* [WHAT THE TASK REQUIRES] Word-for-word reproduction, images excluded: copy every entry below.

* [DATA FOR THE TASK]
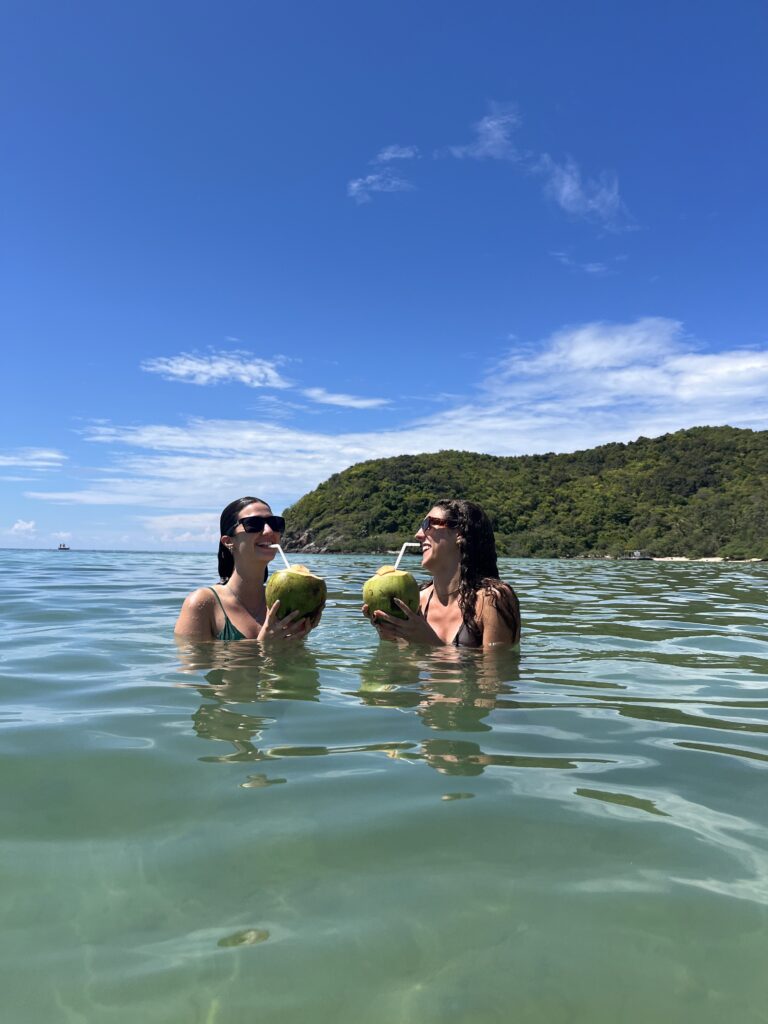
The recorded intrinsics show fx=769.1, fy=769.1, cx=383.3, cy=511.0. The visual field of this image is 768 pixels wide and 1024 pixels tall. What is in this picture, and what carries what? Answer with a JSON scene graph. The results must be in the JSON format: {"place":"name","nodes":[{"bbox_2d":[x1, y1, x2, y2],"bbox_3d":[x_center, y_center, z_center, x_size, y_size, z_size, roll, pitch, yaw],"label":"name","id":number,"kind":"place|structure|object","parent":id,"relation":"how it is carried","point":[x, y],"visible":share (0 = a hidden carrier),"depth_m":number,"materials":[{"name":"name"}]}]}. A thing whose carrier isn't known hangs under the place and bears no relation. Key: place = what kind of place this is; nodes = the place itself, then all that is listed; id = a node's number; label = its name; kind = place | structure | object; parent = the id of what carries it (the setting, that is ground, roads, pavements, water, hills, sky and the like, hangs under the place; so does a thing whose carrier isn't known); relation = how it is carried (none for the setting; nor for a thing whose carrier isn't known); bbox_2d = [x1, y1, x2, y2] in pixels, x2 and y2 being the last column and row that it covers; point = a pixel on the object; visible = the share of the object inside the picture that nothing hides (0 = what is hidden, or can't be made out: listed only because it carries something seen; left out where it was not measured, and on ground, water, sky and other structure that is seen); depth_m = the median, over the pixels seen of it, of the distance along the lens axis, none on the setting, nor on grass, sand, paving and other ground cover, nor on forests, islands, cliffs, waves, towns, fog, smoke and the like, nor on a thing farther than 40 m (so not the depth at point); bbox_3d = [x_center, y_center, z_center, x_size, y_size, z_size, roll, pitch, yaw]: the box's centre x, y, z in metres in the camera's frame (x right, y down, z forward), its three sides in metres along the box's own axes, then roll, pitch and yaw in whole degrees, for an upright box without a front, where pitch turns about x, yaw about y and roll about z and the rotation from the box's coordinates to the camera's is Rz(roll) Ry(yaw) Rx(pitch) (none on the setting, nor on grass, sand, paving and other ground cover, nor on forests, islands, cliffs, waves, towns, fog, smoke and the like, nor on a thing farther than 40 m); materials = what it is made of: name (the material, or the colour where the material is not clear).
{"place":"outdoors","nodes":[
{"label":"outdoors","id":0,"kind":"place"},
{"bbox_2d":[10,518,36,535],"label":"cloud","id":1,"kind":"structure","parent":0,"point":[26,525],"materials":[{"name":"white"}]},
{"bbox_2d":[0,447,66,468],"label":"cloud","id":2,"kind":"structure","parent":0,"point":[47,454],"materials":[{"name":"white"}]},
{"bbox_2d":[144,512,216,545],"label":"cloud","id":3,"kind":"structure","parent":0,"point":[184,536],"materials":[{"name":"white"}]},
{"bbox_2d":[142,350,294,388],"label":"cloud","id":4,"kind":"structure","parent":0,"point":[220,371],"materials":[{"name":"white"}]},
{"bbox_2d":[302,388,389,409],"label":"cloud","id":5,"kind":"structure","parent":0,"point":[334,399],"materials":[{"name":"white"}]},
{"bbox_2d":[347,144,417,202],"label":"cloud","id":6,"kind":"structure","parent":0,"point":[355,186],"materials":[{"name":"white"}]},
{"bbox_2d":[0,0,767,561],"label":"sky","id":7,"kind":"structure","parent":0,"point":[558,93],"materials":[{"name":"blue"}]},
{"bbox_2d":[0,546,767,1023],"label":"sea","id":8,"kind":"structure","parent":0,"point":[378,766],"materials":[{"name":"liquid"}]},
{"bbox_2d":[58,542,69,550],"label":"boat","id":9,"kind":"object","parent":8,"relation":"on","point":[64,545],"visible":0.97,"materials":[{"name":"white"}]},
{"bbox_2d":[174,495,320,645],"bbox_3d":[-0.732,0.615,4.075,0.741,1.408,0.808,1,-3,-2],"label":"woman","id":10,"kind":"object","parent":8,"relation":"in","point":[258,538],"visible":0.72,"depth_m":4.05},
{"bbox_2d":[263,565,326,622],"bbox_3d":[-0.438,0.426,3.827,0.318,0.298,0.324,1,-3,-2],"label":"coconut","id":11,"kind":"object","parent":10,"relation":"in","point":[298,599],"visible":0.9,"depth_m":3.72,"materials":[{"name":"green food"}]},
{"bbox_2d":[270,544,291,571],"bbox_3d":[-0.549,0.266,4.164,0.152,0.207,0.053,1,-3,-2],"label":"drinking straw","id":12,"kind":"object","parent":11,"relation":"in","point":[281,551],"visible":0.8,"depth_m":4.16,"materials":[{"name":"white plastic"}]},
{"bbox_2d":[363,500,520,649],"bbox_3d":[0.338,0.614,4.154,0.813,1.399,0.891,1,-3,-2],"label":"woman","id":13,"kind":"object","parent":8,"relation":"in","point":[448,541],"visible":0.77,"depth_m":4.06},
{"bbox_2d":[362,566,420,620],"bbox_3d":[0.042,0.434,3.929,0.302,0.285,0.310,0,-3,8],"label":"coconut","id":14,"kind":"object","parent":13,"relation":"in","point":[406,577],"visible":0.92,"depth_m":3.84,"materials":[{"name":"green food"}]},
{"bbox_2d":[393,541,419,570],"bbox_3d":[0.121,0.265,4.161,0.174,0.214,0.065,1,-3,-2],"label":"straw","id":15,"kind":"object","parent":14,"relation":"in","point":[401,553],"visible":0.72,"depth_m":4.15,"materials":[{"name":"white plastic"}]},
{"bbox_2d":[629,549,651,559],"label":"boat","id":16,"kind":"object","parent":8,"relation":"on","point":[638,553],"visible":0.92,"materials":[{"name":"wood"}]},
{"bbox_2d":[30,315,767,521],"label":"cloud","id":17,"kind":"structure","parent":0,"point":[344,461],"materials":[{"name":"white"}]},
{"bbox_2d":[442,105,519,161],"label":"cloud","id":18,"kind":"structure","parent":0,"point":[488,143],"materials":[{"name":"white"}]},
{"bbox_2d":[276,427,767,559],"label":"hill","id":19,"kind":"structure","parent":0,"point":[695,487],"materials":[{"name":"green plant"}]},
{"bbox_2d":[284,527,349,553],"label":"rock","id":20,"kind":"object","parent":19,"relation":"on","point":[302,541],"visible":0.47,"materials":[{"name":"grey stone"}]},
{"bbox_2d":[440,99,634,228],"label":"cloud","id":21,"kind":"structure","parent":0,"point":[566,194],"materials":[{"name":"white"}]},
{"bbox_2d":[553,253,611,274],"label":"cloud","id":22,"kind":"structure","parent":0,"point":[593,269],"materials":[{"name":"white"}]},
{"bbox_2d":[652,556,764,561],"label":"sand beach","id":23,"kind":"structure","parent":0,"point":[714,560],"materials":[{"name":"beige sand"}]}
]}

* [RESPONSE BOX]
The recorded intrinsics show fx=769.1, fy=769.1, cx=383.3, cy=511.0. The visual field of this image is 768 pixels wide and 1024 pixels tall. What is in this picture, and what carries what? Answer with a JSON scene graph. The results must be in the JSON format: {"place":"name","nodes":[{"bbox_2d":[x1, y1, x2, y2],"bbox_3d":[x_center, y_center, z_center, x_size, y_size, z_size, roll, pitch, yaw],"label":"name","id":number,"kind":"place|structure|object","parent":id,"relation":"how it is carried","point":[x, y],"visible":share (0 = a hidden carrier),"depth_m":number,"materials":[{"name":"name"}]}]}. A thing whose carrier isn't known hangs under the place and bears no relation. Key: place = what kind of place this is; nodes = the place itself, then all that is listed; id = a node's number; label = its name; kind = place | structure | object; parent = the id of what carries it (the setting, that is ground, roads, pavements, water, hills, sky and the like, hangs under the place; so does a thing whose carrier isn't known); relation = how it is carried (none for the setting; nor for a thing whose carrier isn't known); bbox_2d = [x1, y1, x2, y2] in pixels, x2 and y2 being the last column and row that it covers; point = a pixel on the object; visible = the share of the object inside the picture that nothing hides (0 = what is hidden, or can't be made out: listed only because it carries something seen; left out where it was not measured, and on ground, water, sky and other structure that is seen); depth_m = the median, over the pixels seen of it, of the distance along the lens axis, none on the setting, nor on grass, sand, paving and other ground cover, nor on forests, islands, cliffs, waves, towns, fog, smoke and the like, nor on a thing farther than 40 m (so not the depth at point); bbox_3d = [x_center, y_center, z_center, x_size, y_size, z_size, roll, pitch, yaw]: the box's centre x, y, z in metres in the camera's frame (x right, y down, z forward), its three sides in metres along the box's own axes, then roll, pitch and yaw in whole degrees, for an upright box without a front, where pitch turns about x, yaw about y and roll about z and the rotation from the box's coordinates to the camera's is Rz(roll) Ry(yaw) Rx(pitch) (none on the setting, nor on grass, sand, paving and other ground cover, nor on forests, islands, cliffs, waves, towns, fog, smoke and the like, nor on a thing farther than 40 m); materials = what it is made of: name (the material, or the colour where the material is not clear).
{"place":"outdoors","nodes":[
{"label":"outdoors","id":0,"kind":"place"},
{"bbox_2d":[10,518,36,535],"label":"cloud","id":1,"kind":"structure","parent":0,"point":[26,525],"materials":[{"name":"white"}]},
{"bbox_2d":[0,447,66,468],"label":"cloud","id":2,"kind":"structure","parent":0,"point":[47,454],"materials":[{"name":"white"}]},
{"bbox_2d":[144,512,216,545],"label":"cloud","id":3,"kind":"structure","parent":0,"point":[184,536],"materials":[{"name":"white"}]},
{"bbox_2d":[142,350,294,388],"label":"cloud","id":4,"kind":"structure","parent":0,"point":[220,371],"materials":[{"name":"white"}]},
{"bbox_2d":[302,388,389,409],"label":"cloud","id":5,"kind":"structure","parent":0,"point":[334,399],"materials":[{"name":"white"}]},
{"bbox_2d":[347,144,417,202],"label":"cloud","id":6,"kind":"structure","parent":0,"point":[355,186],"materials":[{"name":"white"}]},
{"bbox_2d":[0,0,767,561],"label":"sky","id":7,"kind":"structure","parent":0,"point":[558,93],"materials":[{"name":"blue"}]},
{"bbox_2d":[0,546,767,1023],"label":"sea","id":8,"kind":"structure","parent":0,"point":[378,766],"materials":[{"name":"liquid"}]},
{"bbox_2d":[58,542,69,550],"label":"boat","id":9,"kind":"object","parent":8,"relation":"on","point":[64,545],"visible":0.97,"materials":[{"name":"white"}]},
{"bbox_2d":[174,495,320,645],"bbox_3d":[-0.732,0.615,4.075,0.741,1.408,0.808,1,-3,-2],"label":"woman","id":10,"kind":"object","parent":8,"relation":"in","point":[258,538],"visible":0.72,"depth_m":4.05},
{"bbox_2d":[263,565,326,622],"bbox_3d":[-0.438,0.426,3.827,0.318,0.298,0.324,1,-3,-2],"label":"coconut","id":11,"kind":"object","parent":10,"relation":"in","point":[298,599],"visible":0.9,"depth_m":3.72,"materials":[{"name":"green food"}]},
{"bbox_2d":[270,544,291,571],"bbox_3d":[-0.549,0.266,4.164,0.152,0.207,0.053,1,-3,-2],"label":"drinking straw","id":12,"kind":"object","parent":11,"relation":"in","point":[281,551],"visible":0.8,"depth_m":4.16,"materials":[{"name":"white plastic"}]},
{"bbox_2d":[363,500,520,649],"bbox_3d":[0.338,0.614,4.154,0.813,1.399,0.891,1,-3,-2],"label":"woman","id":13,"kind":"object","parent":8,"relation":"in","point":[448,541],"visible":0.77,"depth_m":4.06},
{"bbox_2d":[362,566,420,620],"bbox_3d":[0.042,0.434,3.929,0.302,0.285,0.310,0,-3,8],"label":"coconut","id":14,"kind":"object","parent":13,"relation":"in","point":[406,577],"visible":0.92,"depth_m":3.84,"materials":[{"name":"green food"}]},
{"bbox_2d":[393,541,419,570],"bbox_3d":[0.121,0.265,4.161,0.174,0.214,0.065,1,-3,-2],"label":"straw","id":15,"kind":"object","parent":14,"relation":"in","point":[401,553],"visible":0.72,"depth_m":4.15,"materials":[{"name":"white plastic"}]},
{"bbox_2d":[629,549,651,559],"label":"boat","id":16,"kind":"object","parent":8,"relation":"on","point":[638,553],"visible":0.92,"materials":[{"name":"wood"}]},
{"bbox_2d":[30,315,767,521],"label":"cloud","id":17,"kind":"structure","parent":0,"point":[344,461],"materials":[{"name":"white"}]},
{"bbox_2d":[442,105,519,161],"label":"cloud","id":18,"kind":"structure","parent":0,"point":[488,143],"materials":[{"name":"white"}]},
{"bbox_2d":[276,427,767,559],"label":"hill","id":19,"kind":"structure","parent":0,"point":[695,487],"materials":[{"name":"green plant"}]},
{"bbox_2d":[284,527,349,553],"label":"rock","id":20,"kind":"object","parent":19,"relation":"on","point":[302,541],"visible":0.47,"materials":[{"name":"grey stone"}]},
{"bbox_2d":[440,99,634,228],"label":"cloud","id":21,"kind":"structure","parent":0,"point":[566,194],"materials":[{"name":"white"}]},
{"bbox_2d":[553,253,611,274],"label":"cloud","id":22,"kind":"structure","parent":0,"point":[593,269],"materials":[{"name":"white"}]},
{"bbox_2d":[652,556,764,561],"label":"sand beach","id":23,"kind":"structure","parent":0,"point":[714,560],"materials":[{"name":"beige sand"}]}
]}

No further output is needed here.